Richter glaubt nicht an Rollenspiel
Dies bekräftigte auch der kaufmännische Angestellte am Prozess. Er habe sich damals in einer schweren Lebenskrise und Depression befunden. Er sei stundenlang im Internet herumgesurft und von legalen auf illegale Pornoseiten im Darknet gelandet. Er schäme sich, sagte er zum Richter, als dieser die Chatprotokolle zitierte. Er habe zwar eine Show mit einer Dreijährigen bestellt und bezahlt, in Tat und Wahrheit habe es sich aber um ein Rollenspiel von zwei erwachsenen Frauen gehandelt.

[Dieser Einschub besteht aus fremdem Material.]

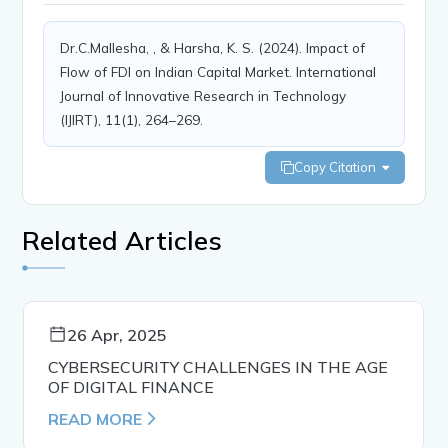
Dr.C.Mallesha, , & Harsha, K. S. (2024). Impact of
Flow of FDI on Indian Capital Market. International
Journal of Innovative Research in Technology
(IJIRT), 11(1), 264–269.
Copy Citation
Related Articles
26 Apr, 2025
CYBERSECURITY CHALLENGES IN THE AGE
OF DIGITAL FINANCE
READ MORE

Für das Gericht hat der Beschuldigte jedoch zweifelsfrei eine “Kindsmisshandlung bestellt”, wie der Richter sagte. Es verurteilte den Mann wegen Anstiftung zur Schändung und sexuellen Handlungen mit Kindern und Kinderpornographie zu einer Strafe von 5 Jahren und 8 Monaten, ein Monat weniger als die Staatsanwältin gefordert hatte. Der Mann habe bezüglich der Anstiftung zu Schändung in der Untersuchung immer gesagt, es nur aus “Gwunder und Blödsinn” gehandelt zu haben, später am Prozess war es aber plötzlich ein Rollenspiel gewesen. Dies sei nicht glaubhaft, sagte der Richter.
Bis 36 Fälle pro Jahr
Das Phänomen, dass Pädophile per Livestream bei sexuellen Handlungen mit Kindern zusehen und Anweisungen erteilen, ist den Strafverfolgungsbehörden seit einigen Jahren bekannt – Tendenz steigend. Bei der Bundespolizei Fedpol gehen im Schnitt zwei bis drei Dutzend Meldungen pro Jahr ein, wie die Sprecherin sagt. Das sei nur die Spitze des Eisbergs. Ursache und Treiber für das Phänomen ist vor allem das Gefälle zwischen armen und reichen Ländern. Die Opfer stammen oft aus Asien.
Bereits im April war ein Mann um die 50 Jahre wegen Internetsex mit einem 14-jährigen Filipino vom Bezirksgericht Uster zu einer Freiheitsstrafe von knapp drei Jahre verurteilt worden, die zugunsten einer stationären Therapie – so genannte kleine Verwahrung – aufgehoben wurde. Der Mann hatte sich von seiner Wohnung im Glattal aus via Web mit einem Burschen befriedigt. Dabei war es zwischen zehn und zwanzig mal zu Cam-Sex gekommen und der Mann überwies dem Teenager jedesmal fünf US-Dollar. Ein weiterer Fall von Live-Missbrauch von Kindern auf den Philippinen hatte das Bezirksgericht Zürich vor einem Jahr behandelt. Dabei war ein Pädophiler, der via Webcam sexuelle Handlungen an einer Vielzahl von minderjährigen Mädchen anordnete, zu 50 Monaten verurteilt worden. Auch hier war die Strafe zugunsten einer Therapie aufgeschoben worden.